[WORK INSTRUCTION]: Nothing in the listing may change. Repeat all of it.

[DATASET CONTENT]:
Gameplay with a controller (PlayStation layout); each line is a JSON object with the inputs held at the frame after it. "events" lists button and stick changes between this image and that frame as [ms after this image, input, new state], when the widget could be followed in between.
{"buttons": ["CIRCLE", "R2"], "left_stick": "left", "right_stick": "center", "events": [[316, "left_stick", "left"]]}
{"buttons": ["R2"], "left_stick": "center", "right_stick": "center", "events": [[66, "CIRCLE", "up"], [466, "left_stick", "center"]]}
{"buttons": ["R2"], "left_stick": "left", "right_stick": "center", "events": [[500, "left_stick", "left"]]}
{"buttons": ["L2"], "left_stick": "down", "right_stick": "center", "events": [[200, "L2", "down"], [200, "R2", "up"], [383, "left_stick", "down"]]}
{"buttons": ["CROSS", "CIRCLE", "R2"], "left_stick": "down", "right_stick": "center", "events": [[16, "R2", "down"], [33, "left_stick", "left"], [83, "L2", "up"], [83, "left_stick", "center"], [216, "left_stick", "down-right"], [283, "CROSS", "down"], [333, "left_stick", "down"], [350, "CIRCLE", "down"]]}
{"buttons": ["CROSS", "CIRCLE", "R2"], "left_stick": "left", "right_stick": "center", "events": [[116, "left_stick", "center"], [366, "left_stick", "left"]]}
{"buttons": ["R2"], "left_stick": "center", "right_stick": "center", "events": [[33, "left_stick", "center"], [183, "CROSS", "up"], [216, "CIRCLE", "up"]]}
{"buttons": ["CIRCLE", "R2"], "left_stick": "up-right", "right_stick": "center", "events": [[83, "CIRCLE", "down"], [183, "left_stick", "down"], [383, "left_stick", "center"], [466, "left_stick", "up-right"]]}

[SOLUTION TO THIS PROBLEM]:
Gameplay with a controller (PlayStation layout); each line is a JSON object with the inputs held at the frame after it. "events" lists button and stick changes between this image and that frame as [ms after this image, input, new state], when the widget could be followed in between.
{"buttons": ["CIRCLE", "R2"], "left_stick": "left", "right_stick": "center", "events": [[316, "left_stick", "left"]]}
{"buttons": ["R2"], "left_stick": "center", "right_stick": "center", "events": [[66, "CIRCLE", "up"], [466, "left_stick", "center"]]}
{"buttons": ["R2"], "left_stick": "left", "right_stick": "center", "events": [[500, "left_stick", "left"]]}
{"buttons": ["L2"], "left_stick": "down", "right_stick": "center", "events": [[200, "L2", "down"], [200, "R2", "up"], [383, "left_stick", "down"]]}
{"buttons": ["CROSS", "CIRCLE", "R2"], "left_stick": "down", "right_stick": "center", "events": [[16, "R2", "down"], [33, "left_stick", "left"], [83, "L2", "up"], [83, "left_stick", "center"], [216, "left_stick", "down-right"], [283, "CROSS", "down"], [333, "left_stick", "down"], [350, "CIRCLE", "down"]]}
{"buttons": ["CROSS", "CIRCLE", "R2"], "left_stick": "left", "right_stick": "center", "events": [[116, "left_stick", "center"], [366, "left_stick", "left"]]}
{"buttons": ["R2"], "left_stick": "center", "right_stick": "center", "events": [[33, "left_stick", "center"], [183, "CROSS", "up"], [216, "CIRCLE", "up"]]}
{"buttons": ["CIRCLE", "R2"], "left_stick": "up-right", "right_stick": "center", "events": [[83, "CIRCLE", "down"], [183, "left_stick", "down"], [383, "left_stick", "center"], [466, "left_stick", "up-right"]]}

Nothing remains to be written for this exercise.